Pourtant de tels livres et c’est
le paradoxe heureux de la littérature sont rien moins que déprimants. Ainsi
c’est à travers le spectacle de sa folle énergie que la comédienne et poète
Laurence Vielle parvient à nous faire comprendre le quotidien harassant, OUF,
des femmes qui n’en finissent jamais avec les obligations de leur vie sociale
et familiale. C’est en se mettant à regarder jour après jour l’espace a priori
peu attractif d’une gare de banlieue que Christiane Veschambre ressuscite une
partie oubliée de son histoire familiale, conjuguant du même coup histoire privée
et histoire collective.
C’est aussi d’histoire collective et privée qu’il est question dans le livre de la poète roumaine Doina Ionaïd chez qui le
poids des héritages, des tristesses multiples, la conscience de notre être
aspiré par la mort n’étouffent pas le violent désir, comme elle dit, d’une
journée à passer saine et sauve.
Oui, les livres que nous
proposons avec cette vingtième sélection des Découvreurs sont des livres
totalement ouverts sur le monde. Des livres qui interrogent, engagent, ce que
nous pouvons appeler, dans les divers sens du terme, notre humanité profonde.

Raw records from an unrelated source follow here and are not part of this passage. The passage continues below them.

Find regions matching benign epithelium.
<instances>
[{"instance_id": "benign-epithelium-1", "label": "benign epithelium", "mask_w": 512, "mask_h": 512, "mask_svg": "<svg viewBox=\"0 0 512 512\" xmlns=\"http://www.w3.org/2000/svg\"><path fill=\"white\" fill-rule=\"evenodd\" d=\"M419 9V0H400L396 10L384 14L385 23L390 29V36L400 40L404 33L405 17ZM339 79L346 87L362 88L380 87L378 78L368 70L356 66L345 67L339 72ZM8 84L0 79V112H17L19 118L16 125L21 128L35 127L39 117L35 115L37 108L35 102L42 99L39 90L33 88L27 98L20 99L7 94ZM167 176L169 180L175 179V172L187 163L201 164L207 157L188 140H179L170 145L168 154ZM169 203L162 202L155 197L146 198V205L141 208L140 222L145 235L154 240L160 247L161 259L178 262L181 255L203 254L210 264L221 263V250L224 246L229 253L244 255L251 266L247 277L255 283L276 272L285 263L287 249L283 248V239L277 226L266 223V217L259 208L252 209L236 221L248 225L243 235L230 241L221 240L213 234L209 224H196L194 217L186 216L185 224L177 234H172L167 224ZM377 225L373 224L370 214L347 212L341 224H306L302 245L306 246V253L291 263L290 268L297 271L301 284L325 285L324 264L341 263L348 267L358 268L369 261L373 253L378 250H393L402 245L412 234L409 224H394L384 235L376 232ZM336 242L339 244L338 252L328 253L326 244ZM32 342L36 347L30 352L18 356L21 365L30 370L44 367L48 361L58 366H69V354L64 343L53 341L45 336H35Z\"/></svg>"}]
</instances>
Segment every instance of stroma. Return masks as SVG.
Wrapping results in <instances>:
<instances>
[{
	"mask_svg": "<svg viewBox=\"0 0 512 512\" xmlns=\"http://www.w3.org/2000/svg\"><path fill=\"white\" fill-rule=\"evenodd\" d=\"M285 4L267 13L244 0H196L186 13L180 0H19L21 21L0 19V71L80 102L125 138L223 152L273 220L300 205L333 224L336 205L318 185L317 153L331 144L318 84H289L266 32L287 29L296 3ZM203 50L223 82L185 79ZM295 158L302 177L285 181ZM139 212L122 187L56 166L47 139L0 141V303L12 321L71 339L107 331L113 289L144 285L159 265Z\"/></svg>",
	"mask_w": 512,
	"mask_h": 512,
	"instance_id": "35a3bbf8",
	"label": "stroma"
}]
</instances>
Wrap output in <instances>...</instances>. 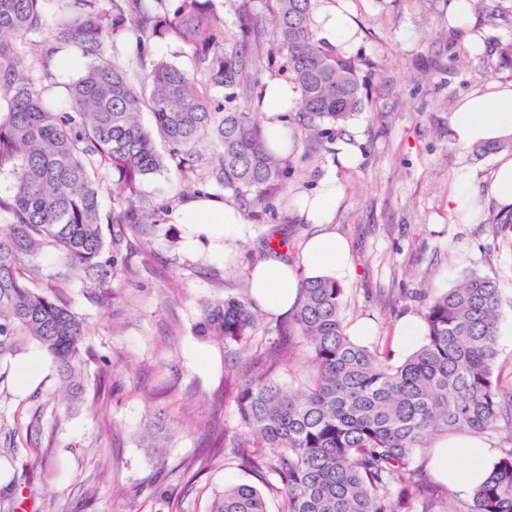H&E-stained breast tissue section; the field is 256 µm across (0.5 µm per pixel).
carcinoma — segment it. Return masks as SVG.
I'll return each mask as SVG.
<instances>
[{
  "mask_svg": "<svg viewBox=\"0 0 512 512\" xmlns=\"http://www.w3.org/2000/svg\"><path fill=\"white\" fill-rule=\"evenodd\" d=\"M52 2L0 0V175L12 179L0 193V362L36 344L80 400L92 326L68 289L80 280L110 294L130 272L112 255L115 241L166 222L145 183L174 174V200L221 189L258 221L292 170L331 150L369 98L363 60L317 38V0H263L262 14L253 0H231L230 39L204 0H178L172 10L165 0H80L56 15L46 37ZM128 33L143 47L182 45L190 65L161 59L139 72L109 50ZM71 58L84 68L64 84L57 67ZM278 63L299 91L286 158L268 141L263 113L238 105L260 97ZM105 225L118 230L107 236ZM501 304L495 279L466 275L429 299L423 336L400 362L389 345L349 335L345 289L334 277L301 281L295 308L272 327L262 326L247 289L208 305L199 333L239 346L234 447L239 466L260 481L224 486L209 512H269L271 496L279 512H512V390L496 370ZM262 354L268 368L251 369ZM296 356L309 368L300 392L275 376ZM502 430L511 446L465 498L416 466L441 435ZM9 437L32 442L22 416H13ZM166 439L165 421L153 417L143 446L159 454Z\"/></svg>",
  "mask_w": 512,
  "mask_h": 512,
  "instance_id": "obj_1",
  "label": "carcinoma"
}]
</instances>
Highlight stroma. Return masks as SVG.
Segmentation results:
<instances>
[{
    "instance_id": "stroma-1",
    "label": "stroma",
    "mask_w": 512,
    "mask_h": 512,
    "mask_svg": "<svg viewBox=\"0 0 512 512\" xmlns=\"http://www.w3.org/2000/svg\"><path fill=\"white\" fill-rule=\"evenodd\" d=\"M360 34L351 53L364 61L361 74L372 103L356 114L358 159L336 164L323 152L292 172L274 211L234 241L227 256L186 251L181 225L162 224L148 237L127 236L119 257L133 270L112 293L70 290L73 306L95 325L87 337L84 402L60 414L50 393L59 381L50 358L28 346L0 363V451L9 445L15 413L32 424L38 450H19L0 487L10 488L14 512H206L208 499L225 484L253 482L239 469L234 448L207 462L199 431L208 423L235 429L236 406L224 394V363L235 347L198 335L202 308L247 285V272L266 256L259 240L278 230L288 239V258L300 257L312 228L288 206L293 191L310 192L335 172L344 195L333 227L351 246V269L341 277L346 326L374 325L365 344L389 343L403 359L397 328L419 317L425 290H445L465 275L495 278L504 302L499 322L498 365L512 375V232L493 236L495 207L476 223L448 211V193L462 168L487 177L494 155L459 147L450 120L458 101L493 82H511L512 68L497 63L501 44L512 42V0H484L475 29L454 31L448 0H347ZM506 11L490 25L486 13ZM120 59H166L188 64V51L157 41L140 47L117 40ZM407 292L406 308L391 298ZM38 370L25 384L18 373L30 361ZM172 411V438L163 455L141 446L138 436L155 411Z\"/></svg>"
}]
</instances>
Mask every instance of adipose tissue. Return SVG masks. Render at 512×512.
<instances>
[{
  "mask_svg": "<svg viewBox=\"0 0 512 512\" xmlns=\"http://www.w3.org/2000/svg\"><path fill=\"white\" fill-rule=\"evenodd\" d=\"M318 36L339 48H352L357 28L346 14L345 0H329L313 16ZM298 94L285 78L271 74L255 107L262 112L269 137L289 144L292 120L289 115ZM451 130L457 144L469 147L512 137V82L494 83L467 96L451 117ZM485 203L498 211H512V152H501L490 177L483 181ZM341 188L336 179L324 178L310 195L292 194L289 202L297 220L312 225L301 258L291 263L280 255L257 262L249 272L251 296L266 313L284 316L294 306L303 279L344 274L350 269L348 244L332 230ZM169 223L188 226V251L217 254L223 243L241 236L245 220L240 208L219 198L200 195L185 197L167 215ZM496 456L485 439L456 434L439 438L428 454L427 470L437 481L459 493L471 492L491 469Z\"/></svg>",
  "mask_w": 512,
  "mask_h": 512,
  "instance_id": "adipose-tissue-1",
  "label": "adipose tissue"
}]
</instances>
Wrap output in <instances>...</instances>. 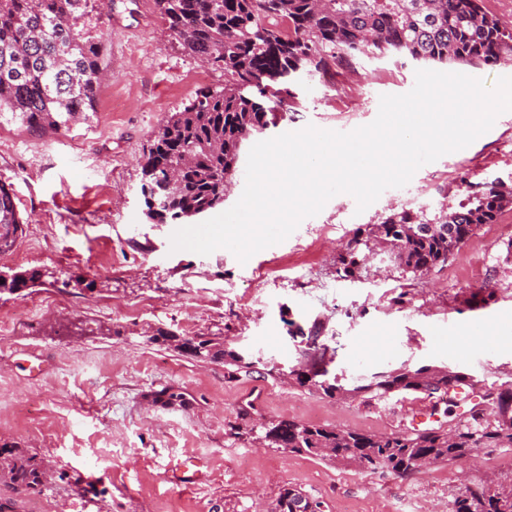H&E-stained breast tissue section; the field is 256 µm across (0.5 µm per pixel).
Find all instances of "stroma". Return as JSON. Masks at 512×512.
<instances>
[{"mask_svg":"<svg viewBox=\"0 0 512 512\" xmlns=\"http://www.w3.org/2000/svg\"><path fill=\"white\" fill-rule=\"evenodd\" d=\"M110 29L109 74L88 121L42 134L0 123V181L25 220L17 245L0 255V273L43 274L22 294H0V316L23 308L28 317L0 333V444L38 454L56 471L41 494L0 485V498L23 512H276L290 488L323 512H451L463 483L512 484L504 448L400 477L262 440L264 424L280 418L391 433L453 425L471 407L444 392L329 398L268 375L266 362L291 370L312 346L348 390L377 372L423 366L477 377L489 389L512 385V205L445 265L407 272L373 238L354 276L337 271L357 228L394 211L431 217L457 206L465 180L499 177L512 187V111L365 210L351 195L332 197L247 262L226 249L174 252V225L146 216L141 168L167 117L200 87L222 88L224 77L211 70L202 85L186 83L202 65L171 36L154 0H112ZM420 68L361 56L327 76H301L293 111L267 135L367 125L380 97L409 92ZM274 262L278 272L268 273ZM160 330L224 342L257 365L229 378L223 363L150 343ZM165 387L191 405L153 404ZM26 401L29 420L16 412ZM180 462L199 466L197 484L173 478Z\"/></svg>","mask_w":512,"mask_h":512,"instance_id":"stroma-1","label":"stroma"}]
</instances>
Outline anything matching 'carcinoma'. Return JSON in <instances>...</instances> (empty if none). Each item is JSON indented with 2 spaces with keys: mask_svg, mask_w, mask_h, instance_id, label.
Wrapping results in <instances>:
<instances>
[{
  "mask_svg": "<svg viewBox=\"0 0 512 512\" xmlns=\"http://www.w3.org/2000/svg\"><path fill=\"white\" fill-rule=\"evenodd\" d=\"M481 0H155L162 19L184 50L224 74L220 90H202L158 128L142 167L147 216L158 224H182L224 204V169L238 164L244 145L276 126L278 112L296 99L294 75L327 74L343 59L398 54L416 62L495 64L512 61V29L502 26ZM110 21L107 0H0V120L11 116L29 129L69 127L95 111L105 76L100 28ZM177 170L171 185L168 173ZM512 203V189L499 180L468 184L455 208L424 213L394 211L356 235L340 260L343 276L361 262V246L376 237L391 246L406 270L416 273L448 261L482 224H491ZM23 219L9 185L0 183V254L16 244ZM42 272L0 274V293L30 289ZM203 361L224 362L232 379L254 362L206 336L177 339L165 332L151 337ZM296 380L328 397L340 387L321 370V357L295 369ZM461 373L436 374L426 367L375 375L352 388L382 399L393 391H445L468 385ZM512 400L501 392L456 425L454 437L439 428L368 433L278 419L264 425L270 448L331 455L365 468L399 476L427 458L455 462L476 448H511L512 429L497 420ZM152 402L182 406L181 392L163 388ZM48 469L43 460L6 443L0 445V483L16 493L42 492ZM306 500L285 490L280 512ZM452 512H512V488L479 484L456 492Z\"/></svg>",
  "mask_w": 512,
  "mask_h": 512,
  "instance_id": "obj_1",
  "label": "carcinoma"
}]
</instances>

Nous plaçant ainsi face à nos responsabilités. Que faisons-nous vraiment pour
sortir de nos petits conforts de pensée ? De nos circuits d’habitude. Qu’acceptons-nous
de voir et de sentir de différent des choses ? De laisser advenir de
singulier et d’essentiel en nous ?
Comme l’écrit Paul Nizan par qui
nous avons commencé ce billet, « les événements ne viennent pas à
domicile, les événements ne sont pas un service public comme le gaz et l'eau.
Mais il y a des routes, des ports, des gares, d'autres pays que le chenil
quotidien : il suffit un jour de ne pas descendre à sa station de métro. »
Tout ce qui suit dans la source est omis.